Brown University, Providence, RI, USA.

Introduction
Dextranomer-hyaluronic acid (Deflux) injection is an accepted treatment of vesicoureteral reflux (VUR), with success rates up to 85-90% in selected patients. Due to its lower success rates compared to open surgical correction of VUR, postoperative voiding cystourethrograms (VCUGs) are more frequently obtained after endoscopic treatment.
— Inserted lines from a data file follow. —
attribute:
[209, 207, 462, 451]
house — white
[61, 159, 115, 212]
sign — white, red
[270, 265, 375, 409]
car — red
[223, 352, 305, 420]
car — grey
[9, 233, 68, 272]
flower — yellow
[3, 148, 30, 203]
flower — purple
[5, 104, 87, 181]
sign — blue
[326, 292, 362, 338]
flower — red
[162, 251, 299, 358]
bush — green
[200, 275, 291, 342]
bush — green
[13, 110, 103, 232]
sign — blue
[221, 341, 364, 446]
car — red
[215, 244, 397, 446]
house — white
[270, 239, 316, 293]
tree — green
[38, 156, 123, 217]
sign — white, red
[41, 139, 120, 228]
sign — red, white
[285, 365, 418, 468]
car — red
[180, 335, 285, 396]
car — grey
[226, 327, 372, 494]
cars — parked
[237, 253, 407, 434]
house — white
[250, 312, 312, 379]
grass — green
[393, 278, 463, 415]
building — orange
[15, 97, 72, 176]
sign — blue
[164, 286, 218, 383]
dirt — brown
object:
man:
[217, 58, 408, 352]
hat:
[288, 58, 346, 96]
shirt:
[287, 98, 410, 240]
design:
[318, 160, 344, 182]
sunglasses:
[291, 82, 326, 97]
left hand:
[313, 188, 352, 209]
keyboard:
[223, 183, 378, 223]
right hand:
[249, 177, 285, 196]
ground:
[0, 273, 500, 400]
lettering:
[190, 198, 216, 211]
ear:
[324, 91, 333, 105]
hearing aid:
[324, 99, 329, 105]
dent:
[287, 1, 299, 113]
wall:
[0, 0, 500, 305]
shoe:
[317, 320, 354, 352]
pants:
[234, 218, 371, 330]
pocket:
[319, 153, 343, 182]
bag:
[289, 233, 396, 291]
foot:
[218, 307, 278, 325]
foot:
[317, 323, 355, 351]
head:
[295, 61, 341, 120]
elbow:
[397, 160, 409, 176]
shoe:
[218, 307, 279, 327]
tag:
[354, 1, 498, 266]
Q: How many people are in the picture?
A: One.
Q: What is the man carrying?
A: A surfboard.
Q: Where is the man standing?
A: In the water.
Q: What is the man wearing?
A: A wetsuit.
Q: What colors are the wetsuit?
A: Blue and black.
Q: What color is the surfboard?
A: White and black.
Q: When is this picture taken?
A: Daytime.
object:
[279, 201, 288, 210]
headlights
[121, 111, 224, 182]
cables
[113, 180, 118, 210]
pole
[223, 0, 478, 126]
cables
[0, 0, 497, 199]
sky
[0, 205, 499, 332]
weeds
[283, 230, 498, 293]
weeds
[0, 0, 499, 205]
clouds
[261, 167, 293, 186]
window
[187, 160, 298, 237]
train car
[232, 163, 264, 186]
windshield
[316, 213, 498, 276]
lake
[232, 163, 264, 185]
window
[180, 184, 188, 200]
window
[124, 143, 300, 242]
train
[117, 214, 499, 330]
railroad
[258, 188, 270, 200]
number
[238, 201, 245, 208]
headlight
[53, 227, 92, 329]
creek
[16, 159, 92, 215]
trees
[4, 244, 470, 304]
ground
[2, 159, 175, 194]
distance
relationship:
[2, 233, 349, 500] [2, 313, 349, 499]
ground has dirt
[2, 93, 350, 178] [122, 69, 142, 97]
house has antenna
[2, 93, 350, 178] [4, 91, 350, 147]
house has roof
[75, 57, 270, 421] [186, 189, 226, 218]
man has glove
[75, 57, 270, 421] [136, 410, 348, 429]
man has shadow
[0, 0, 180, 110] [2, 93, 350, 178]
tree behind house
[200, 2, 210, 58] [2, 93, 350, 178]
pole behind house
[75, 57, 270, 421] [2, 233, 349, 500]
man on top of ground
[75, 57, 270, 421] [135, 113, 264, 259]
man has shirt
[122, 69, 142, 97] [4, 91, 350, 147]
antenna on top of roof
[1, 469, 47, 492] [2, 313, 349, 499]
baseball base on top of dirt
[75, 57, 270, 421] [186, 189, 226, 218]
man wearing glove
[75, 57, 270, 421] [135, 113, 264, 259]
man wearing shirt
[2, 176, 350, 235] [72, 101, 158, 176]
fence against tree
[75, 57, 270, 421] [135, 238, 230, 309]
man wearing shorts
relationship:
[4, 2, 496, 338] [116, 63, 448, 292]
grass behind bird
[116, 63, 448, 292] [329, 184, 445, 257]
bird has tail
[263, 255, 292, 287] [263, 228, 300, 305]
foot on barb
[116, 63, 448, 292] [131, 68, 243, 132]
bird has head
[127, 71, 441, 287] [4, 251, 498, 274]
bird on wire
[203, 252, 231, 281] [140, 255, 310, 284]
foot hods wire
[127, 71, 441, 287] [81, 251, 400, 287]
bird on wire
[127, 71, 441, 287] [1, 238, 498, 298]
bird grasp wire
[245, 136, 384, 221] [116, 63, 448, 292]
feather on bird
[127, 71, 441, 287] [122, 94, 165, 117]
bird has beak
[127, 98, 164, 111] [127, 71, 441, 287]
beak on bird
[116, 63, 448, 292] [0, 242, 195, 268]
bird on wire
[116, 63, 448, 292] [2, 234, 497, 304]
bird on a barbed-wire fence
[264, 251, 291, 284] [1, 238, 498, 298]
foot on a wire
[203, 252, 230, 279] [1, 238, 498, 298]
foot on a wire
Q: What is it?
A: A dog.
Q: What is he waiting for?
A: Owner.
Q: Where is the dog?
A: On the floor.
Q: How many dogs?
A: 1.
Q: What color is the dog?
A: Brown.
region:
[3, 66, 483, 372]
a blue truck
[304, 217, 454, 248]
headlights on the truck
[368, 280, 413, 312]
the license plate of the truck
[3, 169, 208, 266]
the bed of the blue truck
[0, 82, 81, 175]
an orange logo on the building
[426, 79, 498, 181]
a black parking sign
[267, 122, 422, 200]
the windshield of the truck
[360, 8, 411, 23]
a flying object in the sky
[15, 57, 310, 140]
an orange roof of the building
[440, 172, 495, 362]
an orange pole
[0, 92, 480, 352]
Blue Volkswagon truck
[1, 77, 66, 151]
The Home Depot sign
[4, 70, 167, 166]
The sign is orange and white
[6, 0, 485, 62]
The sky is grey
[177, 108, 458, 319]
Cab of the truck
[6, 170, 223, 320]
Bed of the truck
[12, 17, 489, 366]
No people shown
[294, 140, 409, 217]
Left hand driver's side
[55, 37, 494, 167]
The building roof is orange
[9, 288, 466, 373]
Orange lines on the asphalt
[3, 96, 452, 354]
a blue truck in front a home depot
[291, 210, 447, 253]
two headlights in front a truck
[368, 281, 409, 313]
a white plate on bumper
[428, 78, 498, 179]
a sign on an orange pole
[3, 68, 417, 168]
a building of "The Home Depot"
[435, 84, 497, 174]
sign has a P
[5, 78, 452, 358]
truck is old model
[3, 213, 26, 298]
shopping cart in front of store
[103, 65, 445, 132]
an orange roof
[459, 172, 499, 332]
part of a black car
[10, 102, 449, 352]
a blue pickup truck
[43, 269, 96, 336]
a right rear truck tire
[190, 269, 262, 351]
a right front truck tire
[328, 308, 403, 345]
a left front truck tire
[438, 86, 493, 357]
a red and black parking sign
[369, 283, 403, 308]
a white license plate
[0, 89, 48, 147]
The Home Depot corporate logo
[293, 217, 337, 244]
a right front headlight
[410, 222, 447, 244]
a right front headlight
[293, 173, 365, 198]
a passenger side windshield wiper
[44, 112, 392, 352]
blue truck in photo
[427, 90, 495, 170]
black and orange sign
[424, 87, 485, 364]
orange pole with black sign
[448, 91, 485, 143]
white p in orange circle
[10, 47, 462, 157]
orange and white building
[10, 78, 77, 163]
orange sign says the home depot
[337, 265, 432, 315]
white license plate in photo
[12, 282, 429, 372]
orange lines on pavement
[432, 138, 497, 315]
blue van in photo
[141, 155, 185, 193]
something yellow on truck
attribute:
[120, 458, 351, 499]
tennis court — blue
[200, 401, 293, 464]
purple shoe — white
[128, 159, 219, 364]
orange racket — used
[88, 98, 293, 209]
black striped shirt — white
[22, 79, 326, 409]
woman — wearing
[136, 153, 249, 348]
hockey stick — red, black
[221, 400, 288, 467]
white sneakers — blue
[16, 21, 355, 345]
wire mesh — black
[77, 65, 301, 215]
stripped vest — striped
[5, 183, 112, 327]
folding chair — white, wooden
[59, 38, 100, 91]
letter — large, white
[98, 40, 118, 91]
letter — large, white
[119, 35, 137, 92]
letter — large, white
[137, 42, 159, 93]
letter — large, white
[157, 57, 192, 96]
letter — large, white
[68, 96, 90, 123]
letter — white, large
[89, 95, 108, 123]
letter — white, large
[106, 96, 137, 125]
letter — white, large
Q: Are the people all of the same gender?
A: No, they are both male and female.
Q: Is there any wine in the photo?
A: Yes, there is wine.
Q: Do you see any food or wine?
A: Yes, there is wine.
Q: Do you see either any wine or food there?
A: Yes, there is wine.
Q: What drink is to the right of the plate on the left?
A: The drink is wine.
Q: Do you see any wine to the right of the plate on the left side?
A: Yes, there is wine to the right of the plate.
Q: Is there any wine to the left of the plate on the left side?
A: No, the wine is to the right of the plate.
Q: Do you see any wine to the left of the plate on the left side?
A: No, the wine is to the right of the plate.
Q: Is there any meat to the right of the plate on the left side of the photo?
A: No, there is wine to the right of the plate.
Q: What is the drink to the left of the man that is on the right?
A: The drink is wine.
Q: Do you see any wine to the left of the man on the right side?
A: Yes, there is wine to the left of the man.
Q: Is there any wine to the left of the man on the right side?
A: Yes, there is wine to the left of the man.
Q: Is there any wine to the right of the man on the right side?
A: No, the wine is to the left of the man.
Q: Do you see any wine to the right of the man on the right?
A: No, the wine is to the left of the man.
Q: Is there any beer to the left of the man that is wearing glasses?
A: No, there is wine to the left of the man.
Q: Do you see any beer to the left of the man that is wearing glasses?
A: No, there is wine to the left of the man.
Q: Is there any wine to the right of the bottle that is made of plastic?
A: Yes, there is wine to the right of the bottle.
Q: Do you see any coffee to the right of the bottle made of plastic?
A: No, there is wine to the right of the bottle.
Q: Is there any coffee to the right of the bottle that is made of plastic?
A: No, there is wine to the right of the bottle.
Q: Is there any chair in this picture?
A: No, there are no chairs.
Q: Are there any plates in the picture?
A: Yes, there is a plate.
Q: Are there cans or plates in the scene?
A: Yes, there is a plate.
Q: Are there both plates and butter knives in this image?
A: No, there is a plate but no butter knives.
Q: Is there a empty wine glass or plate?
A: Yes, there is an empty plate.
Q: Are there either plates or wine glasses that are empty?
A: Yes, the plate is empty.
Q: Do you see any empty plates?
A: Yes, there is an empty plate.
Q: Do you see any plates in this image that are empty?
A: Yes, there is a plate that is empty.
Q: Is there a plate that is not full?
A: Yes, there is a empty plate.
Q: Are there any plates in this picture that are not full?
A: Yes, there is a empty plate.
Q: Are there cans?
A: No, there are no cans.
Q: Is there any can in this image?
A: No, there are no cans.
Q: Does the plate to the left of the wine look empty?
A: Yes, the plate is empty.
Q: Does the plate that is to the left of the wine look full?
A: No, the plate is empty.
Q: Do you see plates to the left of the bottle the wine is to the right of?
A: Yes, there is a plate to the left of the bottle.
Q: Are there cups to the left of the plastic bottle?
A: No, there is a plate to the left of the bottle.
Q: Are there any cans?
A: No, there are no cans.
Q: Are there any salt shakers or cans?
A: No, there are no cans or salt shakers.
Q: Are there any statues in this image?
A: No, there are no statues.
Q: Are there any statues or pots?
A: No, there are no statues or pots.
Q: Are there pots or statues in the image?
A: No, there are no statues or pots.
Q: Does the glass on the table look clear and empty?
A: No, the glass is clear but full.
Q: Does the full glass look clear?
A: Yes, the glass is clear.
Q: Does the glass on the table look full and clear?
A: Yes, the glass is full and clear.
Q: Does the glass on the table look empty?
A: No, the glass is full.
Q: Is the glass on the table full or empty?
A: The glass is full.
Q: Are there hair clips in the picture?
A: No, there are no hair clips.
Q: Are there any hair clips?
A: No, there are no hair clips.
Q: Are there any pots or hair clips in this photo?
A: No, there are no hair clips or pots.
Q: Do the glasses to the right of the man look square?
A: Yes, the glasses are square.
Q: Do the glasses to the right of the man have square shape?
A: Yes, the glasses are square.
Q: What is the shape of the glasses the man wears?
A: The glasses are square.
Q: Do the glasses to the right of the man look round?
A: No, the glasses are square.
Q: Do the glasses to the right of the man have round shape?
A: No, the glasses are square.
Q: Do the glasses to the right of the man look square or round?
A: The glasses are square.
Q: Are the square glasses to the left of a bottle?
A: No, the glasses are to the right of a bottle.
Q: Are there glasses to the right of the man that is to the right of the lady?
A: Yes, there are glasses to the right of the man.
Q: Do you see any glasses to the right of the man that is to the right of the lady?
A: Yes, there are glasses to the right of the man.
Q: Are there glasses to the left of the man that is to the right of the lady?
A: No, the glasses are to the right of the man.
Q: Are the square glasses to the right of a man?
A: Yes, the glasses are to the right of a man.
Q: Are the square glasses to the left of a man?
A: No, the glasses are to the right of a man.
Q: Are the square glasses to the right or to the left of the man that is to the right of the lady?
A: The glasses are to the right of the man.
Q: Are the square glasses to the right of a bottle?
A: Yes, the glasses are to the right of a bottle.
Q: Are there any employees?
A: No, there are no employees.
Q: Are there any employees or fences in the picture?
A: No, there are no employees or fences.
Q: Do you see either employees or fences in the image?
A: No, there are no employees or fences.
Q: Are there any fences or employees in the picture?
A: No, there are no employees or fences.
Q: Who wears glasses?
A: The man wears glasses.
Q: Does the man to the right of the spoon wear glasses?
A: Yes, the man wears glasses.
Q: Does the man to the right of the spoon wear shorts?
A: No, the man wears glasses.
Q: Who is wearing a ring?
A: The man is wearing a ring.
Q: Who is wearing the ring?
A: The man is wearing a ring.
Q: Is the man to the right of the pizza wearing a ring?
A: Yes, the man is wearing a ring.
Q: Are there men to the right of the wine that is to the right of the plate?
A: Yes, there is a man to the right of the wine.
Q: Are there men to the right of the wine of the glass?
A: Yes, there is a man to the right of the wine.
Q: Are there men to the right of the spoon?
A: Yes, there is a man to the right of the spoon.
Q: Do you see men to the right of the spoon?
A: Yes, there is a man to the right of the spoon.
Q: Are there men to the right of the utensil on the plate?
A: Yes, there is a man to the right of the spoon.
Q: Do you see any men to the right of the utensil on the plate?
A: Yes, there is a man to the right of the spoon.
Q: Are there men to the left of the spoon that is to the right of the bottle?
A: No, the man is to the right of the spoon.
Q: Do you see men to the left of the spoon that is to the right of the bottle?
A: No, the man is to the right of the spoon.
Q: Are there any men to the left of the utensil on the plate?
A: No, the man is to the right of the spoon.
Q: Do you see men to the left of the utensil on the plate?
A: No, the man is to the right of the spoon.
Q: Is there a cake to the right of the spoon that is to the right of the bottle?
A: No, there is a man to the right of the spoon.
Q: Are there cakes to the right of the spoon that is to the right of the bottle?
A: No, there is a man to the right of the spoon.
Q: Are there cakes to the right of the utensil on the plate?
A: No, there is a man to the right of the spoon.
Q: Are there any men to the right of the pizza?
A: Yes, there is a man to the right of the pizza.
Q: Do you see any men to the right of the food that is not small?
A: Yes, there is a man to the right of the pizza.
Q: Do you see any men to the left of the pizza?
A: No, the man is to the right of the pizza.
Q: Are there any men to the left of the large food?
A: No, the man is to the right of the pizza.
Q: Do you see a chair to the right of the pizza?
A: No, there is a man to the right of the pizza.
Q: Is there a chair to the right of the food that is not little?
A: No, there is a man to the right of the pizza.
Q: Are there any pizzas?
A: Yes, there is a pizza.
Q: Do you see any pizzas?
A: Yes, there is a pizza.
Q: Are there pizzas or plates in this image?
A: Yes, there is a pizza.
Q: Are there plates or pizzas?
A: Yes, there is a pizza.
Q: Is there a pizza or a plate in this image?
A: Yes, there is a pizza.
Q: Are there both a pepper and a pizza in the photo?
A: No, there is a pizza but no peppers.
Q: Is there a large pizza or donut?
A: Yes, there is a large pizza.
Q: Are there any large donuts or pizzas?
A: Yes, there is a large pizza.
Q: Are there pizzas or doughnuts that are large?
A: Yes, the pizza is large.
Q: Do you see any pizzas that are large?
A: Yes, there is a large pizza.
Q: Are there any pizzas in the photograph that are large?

The deflux mound can often be seen on postoperative ultrasound. We sought to determine whether the presence or absence of this mound on ultrasound can predict resolution of VUR on postoperative VCUG.
Methods
An IRB approved retrospective study evaluating patients who underwent cystoscopy and injection of deflux from 2003 to the present was performed. Patient age, laterality and grade of VUR, volume of deflux injected, postoperative ultrasound findings - including presence of hydronephrosis and deflux mound- and presence of VUR on postoperative VCUG was recorded. Patients were omitted from the study if inadequate followup was available. Ultrasounds were reviewed and the presence of a deflux mound determined.
Results
Thirty-four patients underwent 39 cystoscopy and deflux injection procedures; 59 ureters were treated. Patient age at surgery ranged from 9 months to 11 years of age (mean 5.2 years). Documented duration of VUR preoperatively ranged from one month to 4 years (mean 2.27 years). Vesicoureteral reflux ranged from Grade I to V, with a mean preoperative VUR grade of 2.3. Deflux injection technique included hydrodistention, subureteric injection, and a combination of the two techniques. Mean time from surgery to first postoperative ultrasound was 16.9 weeks, and mean time to first postoperative VCUG was 16.5 weeks. After deflux injection, VUR resolved in 69% of ureters, while 31% demonstrated persistent VUR. In one patient a previously non-refluxing ureter developed VUR on postoperative VCUG.
Of the 40 ureters with a deflux mound on ultrasound, 11 ureters (27.5%) demonstrated persistent postoperative VUR while in 29 ureters (72.5%) VUR had resolved. This is similar to the frequency of persistent VUR in the entire cohort. Of 18 ureters without a deflux mound seen on ultrasound, 39% had persistent VUR and in 61% of ureters VUR had resolved. The mean grade of VUR in patients with persistent VUR was 2.7 compared the mean of the entire cohort, which was 2.3.
Conclusion
In this series of patients the presence of a deflux mound on initial postoperative ultrasound does not predict resolution of VUR. The results of this study support the need for a larger prospective study to evaluate further parameters. With larger prospective accrual we may find that deflux mound has predictive power when interpreted in the context of the other variables.